“Space we can recover, lost time never,” was one of the famous maxims of Napoleon Bonaparte that could easily apply in the technology business world today. Timing is everything to the introduction of a product. Technology companies are the experimentalists of the business world – after spending millions developing a product, it is still hit and miss as to whether that product will achieve widespread adoption.
One of the most remembered technology flops of recent times was the introduction of WAP by the various mobile operators and handset manufacturers in the late 1990s. Ironically, the much-maligned WAP technology is currently the driving force behind most GPRS and 3G applications.

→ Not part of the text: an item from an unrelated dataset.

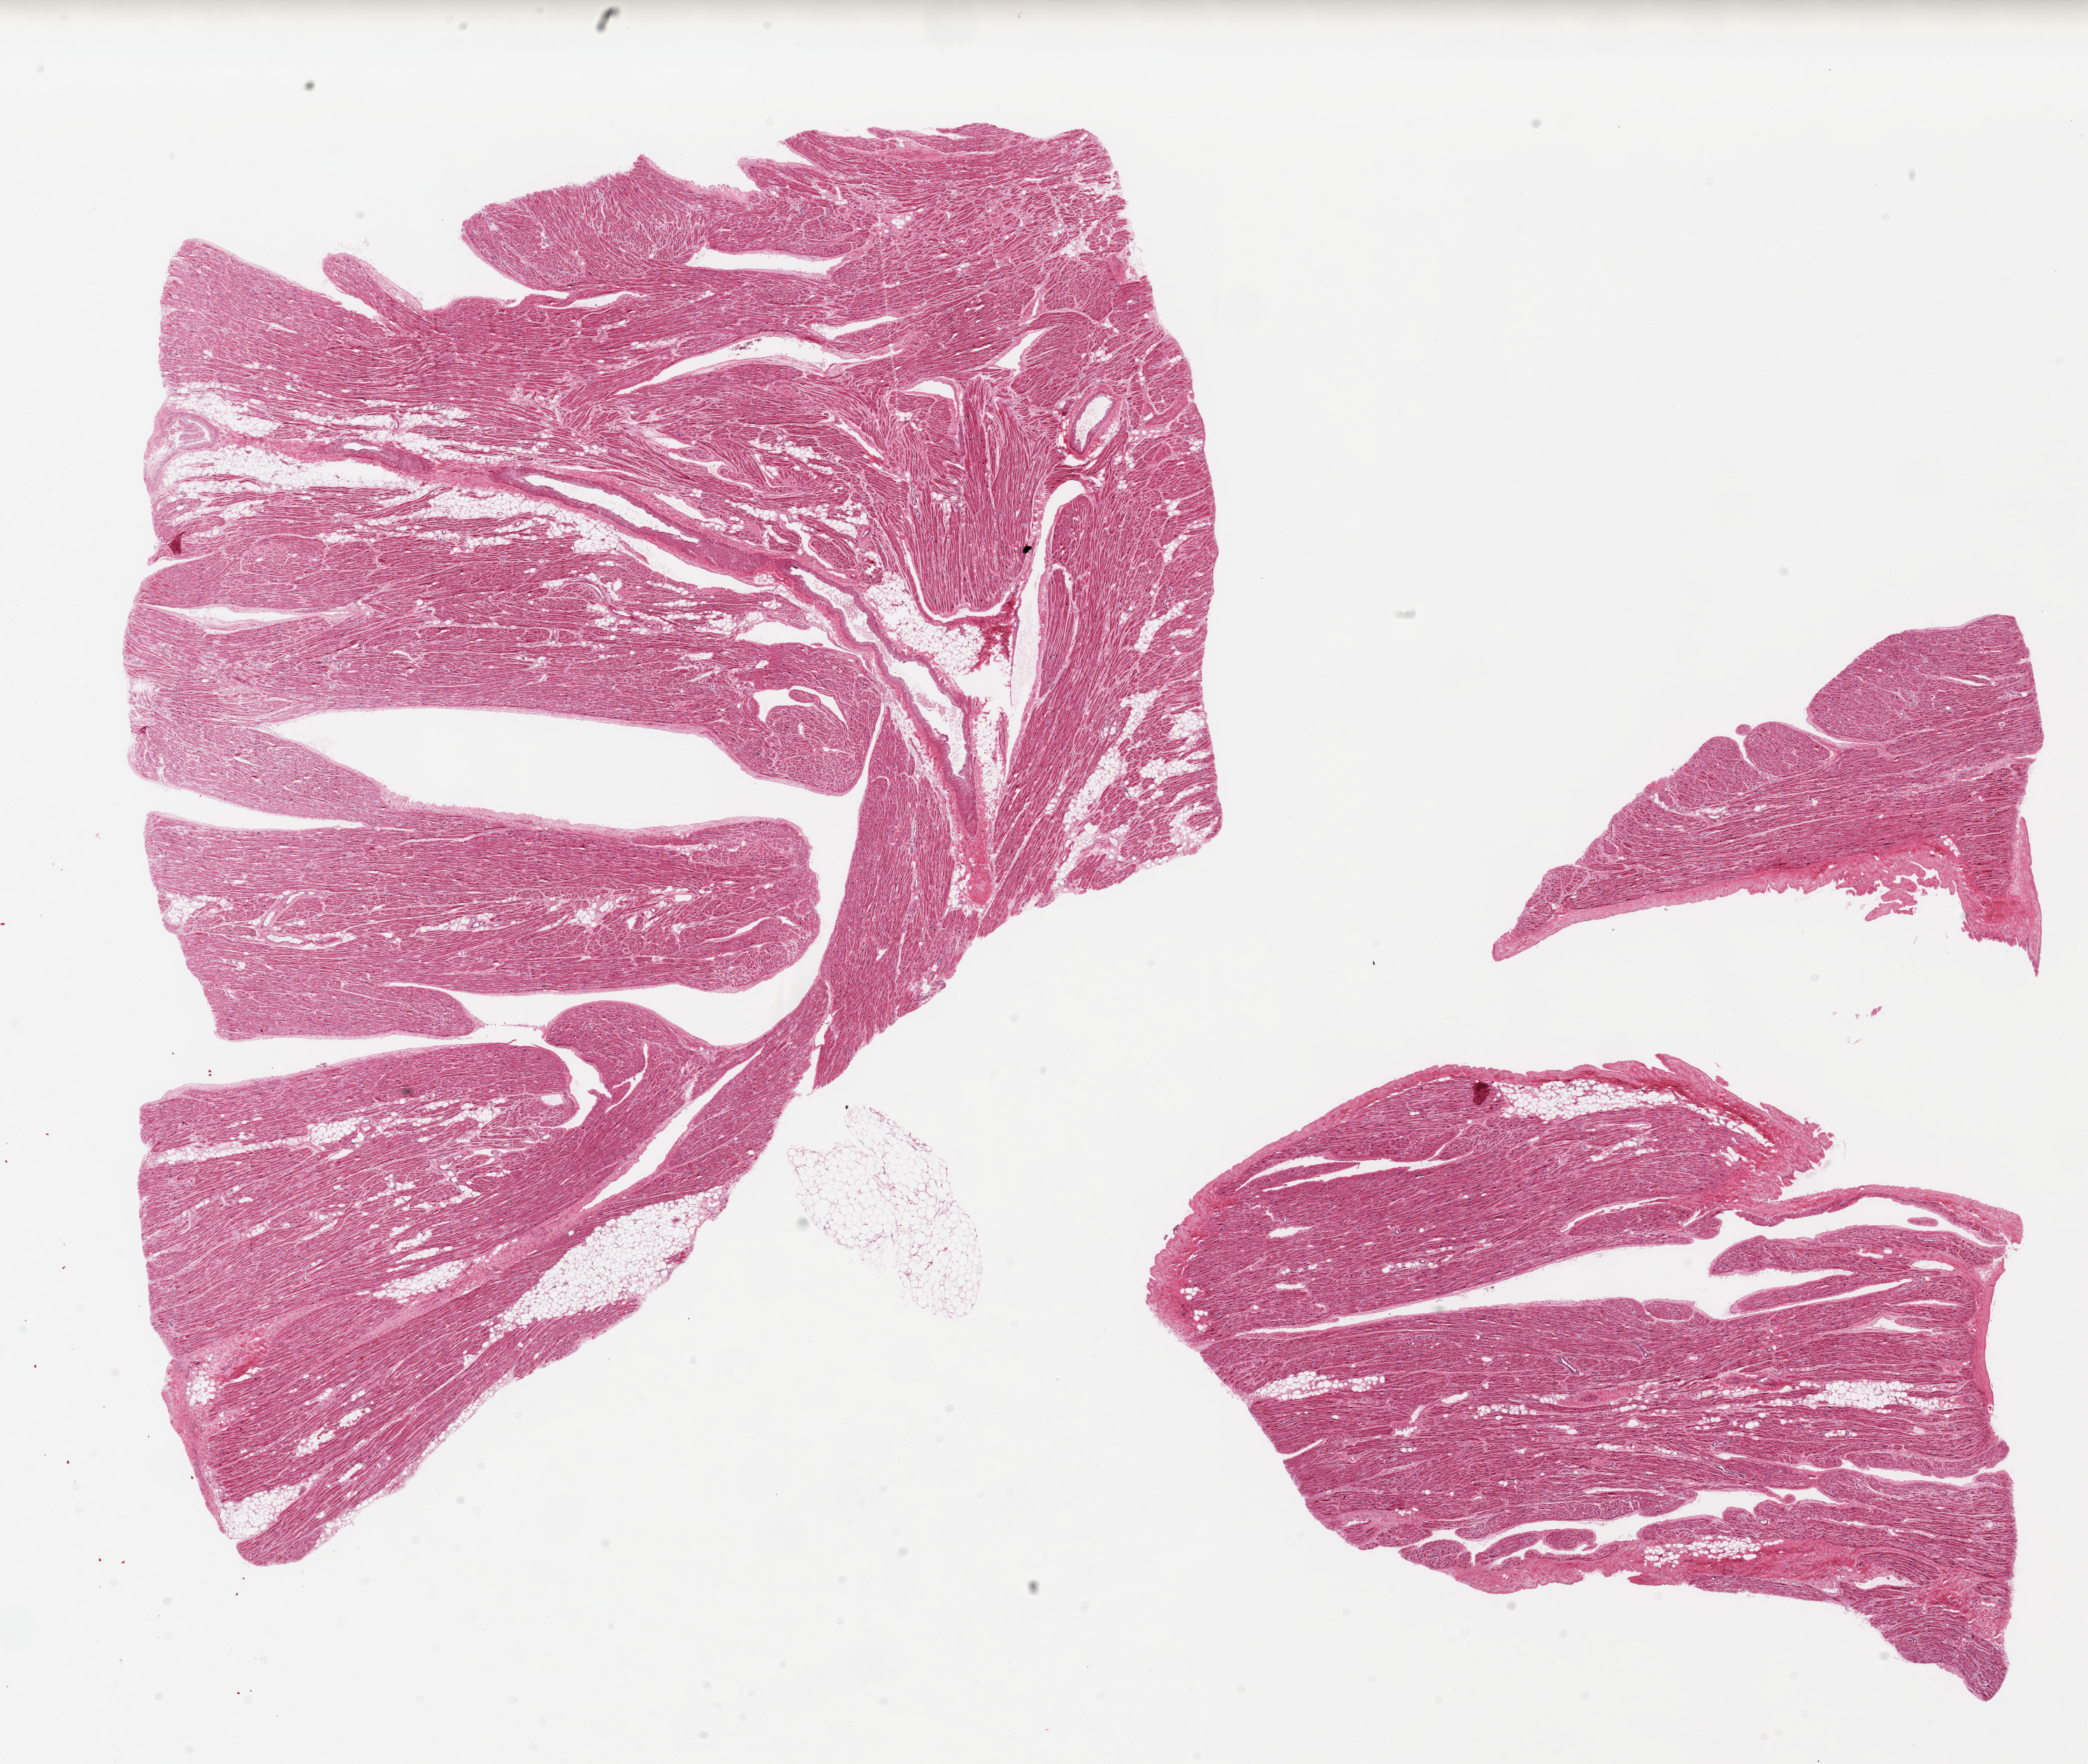
H&E whole-slide image, brightfield — whole scanned area (about 23.6 x 20.0 mm, from a 20x scan) shown as a low-resolution overview, PAXgene-fixed, paraffin-embedded tissue, section of auricular appendage (target tissue), tissue donor sample. Donor sex: male.
Review note (as recorded): 2 pieces, no abnormalities.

Voice-over-IP (VoIP), or voice calling over the internet for rates cheaper than traditional landlines, ironically falls into the category of technologies that get rudely hyped before their time. Only with the advent of DSL connectivity to the home, affording Irish users broadband connectivity of at least 500Kbps in the past year, has VoIP become a credible business and consumer opportunity. Various operators including VoIP Ireland, Smart Telecom and Ryanair Telecom are preparing serious packages for the Irish consumer this year.
Another myth of the Irish technology scene is that Microsoft – when it was developing games in Dublin for the Xbox – could not find any broadband in the country to test its games. Irish gamers to date are most likely a large minority in the burgeoning networked games arena. The advent of DSL should hopefully change that.
That’s why the Plantronics DSP-400 DSP (digital signalling processing) headset is very much a product of its time. The product is ideal for a variety of technology users. As VoIP services become more prevalent in this country in tandem with the rollout of broadband, the headset is ideal for making calls through your PC. The DSP technology guarantees crystal-clear audio sound.
The headset will also appeal to the small, yet swiftly growing, networked gaming community in Ireland who would probably enjoy nothing more than sharing a joke with a fellow gamer on the other side of the world while simultaneously blasting them out of the sky as part of a fighter pilot game like IL-2 Sturmovik on the PC or Crimson Skies.
The headset comes with its own easy-to-use software that allows users to manage the settings of the headset for both speakers and voice settings. Music lovers will appreciate that the headset has presets for classical music, rock, R&B and jazz, whilst a specific game setting will suit networked gamers. A specific voice setting will cater for individuals planning to make VoIP calls.
As part of the €109.99 (incl. Vat) package, users get a free connection to VoIP provider Skype, which gives them 120 minutes of free international calls to landlines in more than 20 countries.
The device plugs neatly into the USB port on a PC and – because it is foldable – it will appeal to business people on the move with laptops who may intend to use the device for international calls or to while away the time in an airport playing multimedia games.
The Plantronics DSP-400 DSP can be found in most good computer stores, including CompuStore and various Sony shops.